- **Exercise**
Summarize the text on Kitch Christie in two sentences.

*** Text

SOUTH Africa’s most successful rugby coach, Kitch Christie, died on Wednesday evening in Pretoria aged 58 after a long battle with cancer.
Christie’s coaching record is still unsurpassed, with 14 games played and 14 games won, he is the only South African coach apart from Nick Mallett to sport an unbeaten record as coach.
Christie was born on January 31 1940 in Johannesburg, and received his schooling at the Leith Academy in Edinburgh. He earned widespread respect among coaches and players for his rugby knowledge and the shrewdness with which he applied it.
A tough disciplinarian, Christie rescued South African rugby from the mire, building up the team that, for a euphoric few weeks, united the “rainbow nation” in his greatest moment, when he took the Springboks to their 15-12 victory over the New Zealand All Blacks in the final of the 1995 Rugby World Cup at Ellis Park.
He was sacked as coach after supporting his players in demands for changes to the rugby status quo, a blow from which South African rugby has yet to recover. Last year he was sacked again as coach of the Blue Bulls — while he lay ailing in hospital.

******
*** Data extracts

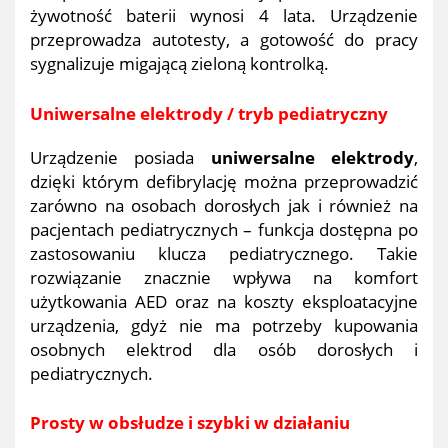
żywotność baterii wynosi 4 lata. Urządzenie
przeprowadza autotesty, a gotowość do pracy
sygnalizuje migającą zieloną kontrolką.
Uniwersalne elektrody / tryb pediatryczny
Urządzenie posiada
uniwersalne elektrody
,
dzięki którym defibrylację można przeprowadzić
zarówno na osobach dorosłych jak i również na
pacjentach pediatrycznych – funkcja dostępna po
zastosowaniu klucza pediatrycznego. Takie
rozwiązanie znacznie wpływa na komfort
użytkowania AED oraz na koszty eksploatacyjne
urządzenia, gdyż nie ma potrzeby kupowania
osobnych elektrod dla osób dorosłych i
pediatrycznych.
Prosty w obsłudze i szybki w działaniu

******

- **Solution for this task**
Kitch Christie, South Africa's most successful rugby coach, died in Pretoria aged 58 after a long battle with cancer, leaving an unbeaten record of 14 wins in 14 games. A tough disciplinarian, he took the Springboks to a 15-12 victory over the All Blacks in the 1995 Rugby World Cup final, but he was sacked for supporting his players' demands for change, and sacked again as Blue Bulls coach last year while he lay ailing in hospital.